Beet Ravioli in Wonton Wrappers

Beet Ravioli in Wonton Wrappers

This beet ravioli in wonton wrappers demonstrates my truce with beets.  I know I’m not the only one who was forced to eat beets as a kid and found the absolutely revolting.  It wasn’t until Clay and I joined a CSA when we lived in Southern Oregon that I even realized that beets come in more varieties than the boiled-to-death red kind.  I also discovered through that experience that beets can be very versatile – they can be used in chocolate dishes (which masks the intense mineral flavor pretty well); they can be sliced thinly and eaten raw; and then can be baked into beet chips.  They can also be part of many pasta dishes – from gnocchi to orecchiette to ravioli.
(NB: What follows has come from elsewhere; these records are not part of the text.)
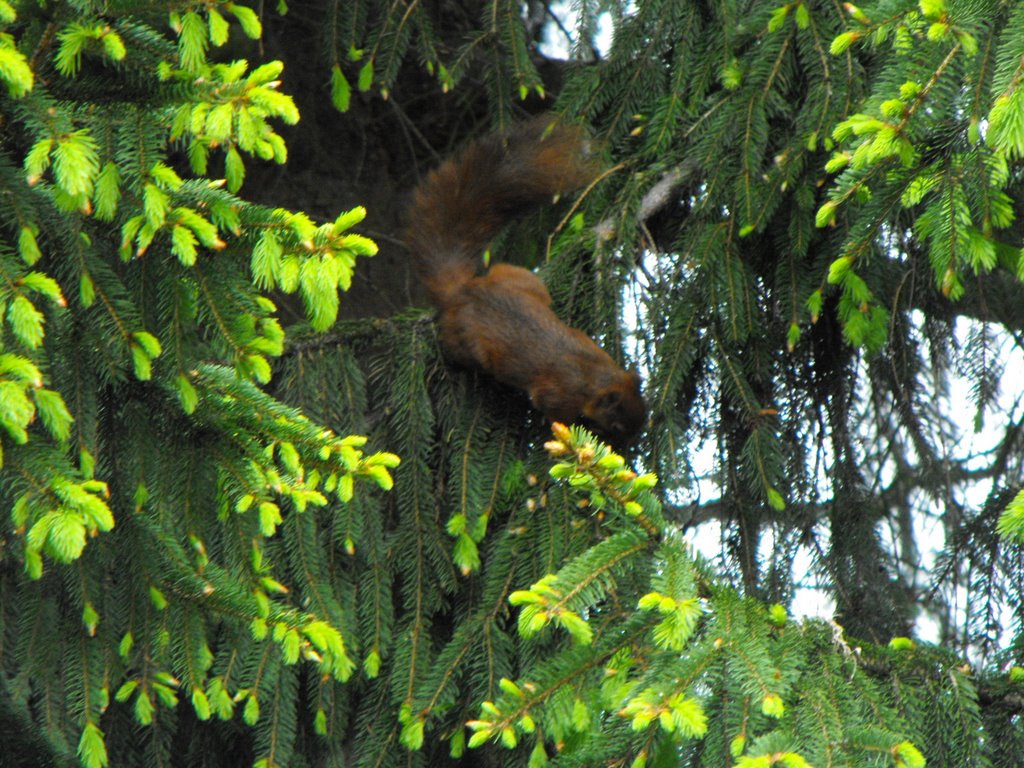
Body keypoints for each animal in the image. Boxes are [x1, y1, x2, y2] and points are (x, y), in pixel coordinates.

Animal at [403, 116, 643, 448]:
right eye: (616, 425)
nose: (629, 448)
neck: (592, 373)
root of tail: (464, 289)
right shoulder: (558, 396)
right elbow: (551, 411)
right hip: (465, 343)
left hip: (518, 277)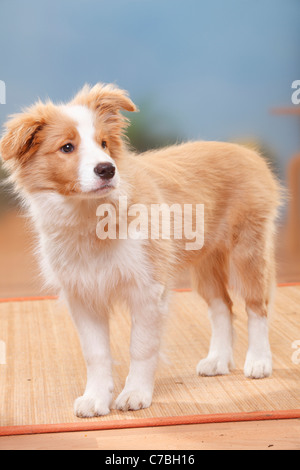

I used salt roasted beets with rosemary from Alexandra Cooks as the base for this recipe.  The rosemary gives this a heavy hit of flavor.  The recipe itself is fairly quick to put together, not counting the time it takes to roast the beets.  I strongly advise cooking just a few of the ravioli at a time, as they can be a bit fragile and you don’t want to lose all of the beet filling.  While the beet ravioli in wonton wrappers can be sauced with pesto or another pasta sauce, I’m fond of serving them with a drizzle of olive oil, a handful of walnuts, and some freshly grated parmesan.

just beets

beets in salt prebake

beet ravioli filling

beet ravioli with one filled

beet ravioli with wonton wrappers up close

Beet Ravioli in Wonton Wrappers
Serves 4

2 large beets, roasted or boiled (link to how to salt roast beets here)
1 cup grated parmesan cheese
18 wonton wrappers

With a potato masher or fork, mash the beets until they become a smooth mix.  Add the grated parmesan cheese and mix well.

Place 9 wonton wrappers on a flat surface.  Place 1 tablespoon of the beet filling in the center of a wonton.  Repeat with the remaining beet filling and wontons.

Place a small bowl of water next to your work area.  Have 9 more wonton wrappers nearby. Using your finger, moisten a ¼ inch around the edge of a wonton.  Take a second wonton wrapper and place it over the wonton/beet filling.  Press around the edges to ensure a good seal.  Continue with the remaining wontons/beet filling.

When you are done, you can either freeze the ravioli or cook immediately.  Bring a saucepan of water to a boil.  Drop each ravioli into the water gently – cook no more than four at a time to avoid them sticking together or leaking.  Cook for 2 minutes.  Remove from the boiling water.

These can be served with pesto or with other pasta sauces.  I’m a fan of drizzling with a little olive oil, tossing on a few walnuts and grating a little bit of parmesan over the top.